Making It Available via Dynamic MCP
The final piece: making the codespace agent available to any AI system. By wrapping the /codespace/execute endpoint in a Dynamic MCP tool, any connected agent — Claude in the browser, a Slack bot, an n8n workflow — can invoke a full coding agent on a GitHub Codespace with a single tool call.
The tool accepts all the same parameters (prompt, sessionId, agents, etc.), calls the API, and returns a clean summary with the result, session ID, cost, and model used.
How This Compares to Stripe's Minions
| Feature | Stripe Minions | Our Setup |
|---|---|---|
| Execution environment | Internal devboxes (EC2) | GitHub Codespaces |
| Coding agent | Goose (forked) | Claude Code |
| Orchestration | Custom blueprints | API + CLI flags |
| Tool management | Toolshed (400+ MCP tools) | Dynamic MCP (DB-backed) |
| Subagents | Custom implementation | Native Claude Code subagents |
| CI feedback loop | Built-in (max 2 rounds) | Not yet |
| PR generation | Automatic | Not yet |
| Cost | Significant infrastructure | Free tier (120 hrs/mo) |
The biggest difference: Stripe built custom orchestration ("blueprints") that interleave deterministic steps with agentic ones. We're using Claude Code's native capabilities instead. This trades some control for dramatically less code.
What's Next
Inspired by Stripe's architecture and Block's Goose codebase:
Blueprints — Define multi-step workflows: lint → implement → test → fix CI → push. Deterministic nodes run shell commands, agentic nodes invoke Claude.

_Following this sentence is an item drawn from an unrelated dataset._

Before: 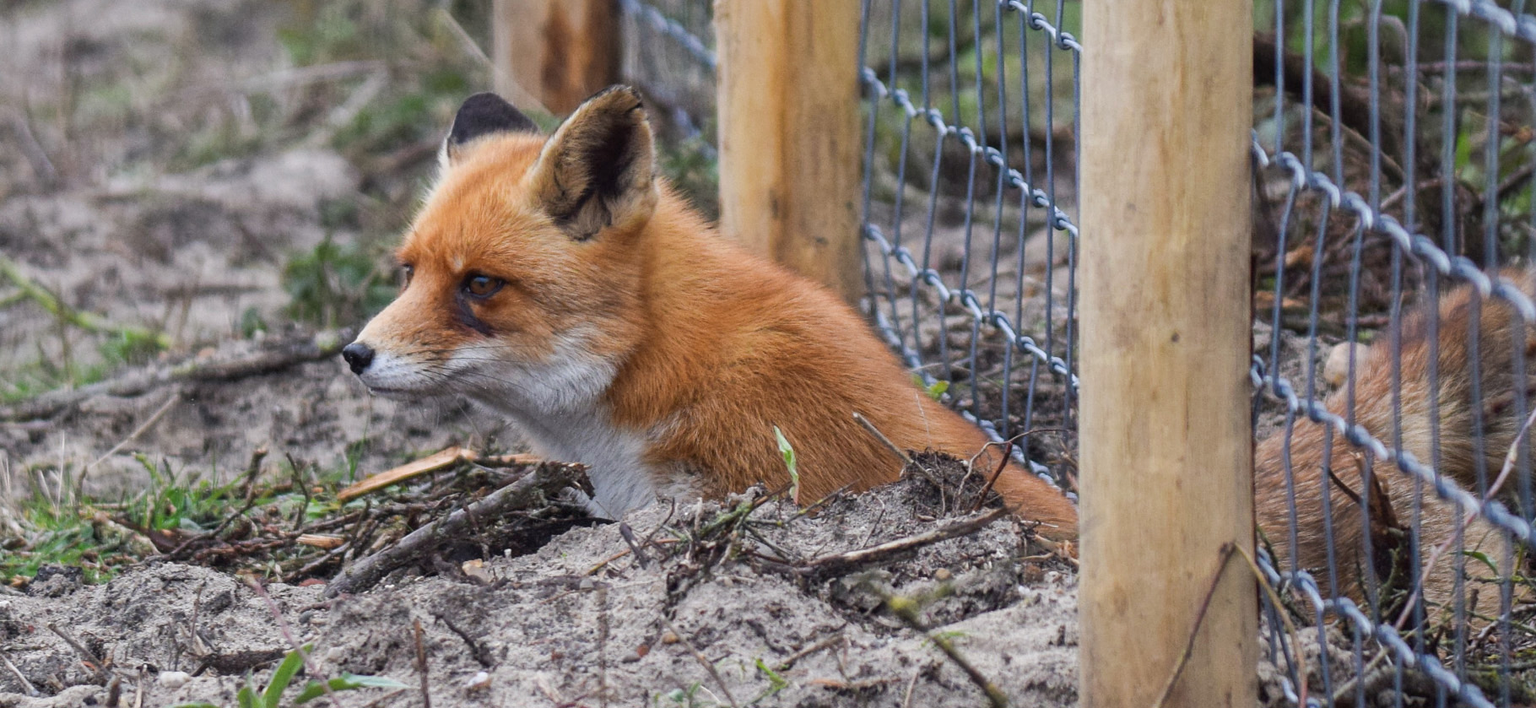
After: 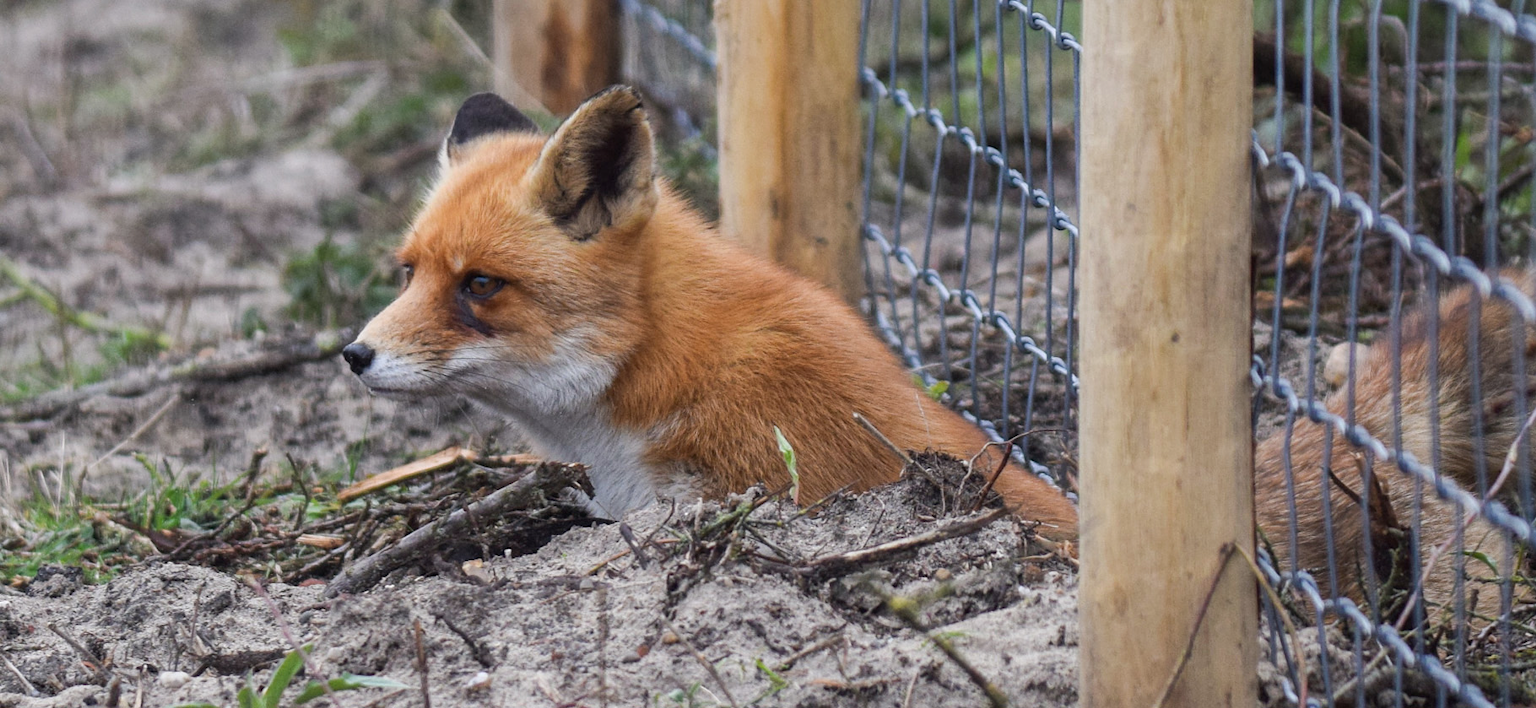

Context hydration — Before the agent starts, automatically gather relevant context (recent commits, open issues, project docs) and inject it into the system prompt.
CI feedback loops — Run tests after changes, feed failures back to the agent. Cap at 2 rounds like Stripe does.
Automatic PR creation — After the agent finishes, create a branch and open a PR with a structured description.
The Setup
To replicate this:
| Component | Purpose |
|---|---|
| GitHub Codespace | Isolated dev environment with Claude Code |
| Fastify API server | Proxy endpoint on VPS |
GitHub CLI (gh) |
SSH tunnel to codespace |
| Claude Code (VS Code ext) | The coding agent |
gh auth with codespace scope |
API access to codespaces |
The total infrastructure cost: a cheap VPS for the API proxy, plus GitHub's free codespace hours. The agent runs on your Claude subscription — no API token billing.
Final Thoughts
Stripe's Minions paper showed that autonomous coding agents are production-ready. But you don't need Stripe's infrastructure to build one. A GitHub Codespace, Claude Code, and a simple proxy API get you surprisingly far.
The key insight from both Stripe's approach and ours: the agent needs a real development environment, not a sandbox. It needs to run builds, execute tests, read documentation, and use real tools. Codespaces give you that for free.
The next frontier is orchestration — defining repeatable workflows that mix scripted steps with agent creativity. Stripe calls them blueprints. Goose calls them recipes. Whatever you call them, they're the bridge between "AI that writes code" and "AI that ships code."
Built and deployed using Claude Code on a GitHub Codespace — the same system described in this article.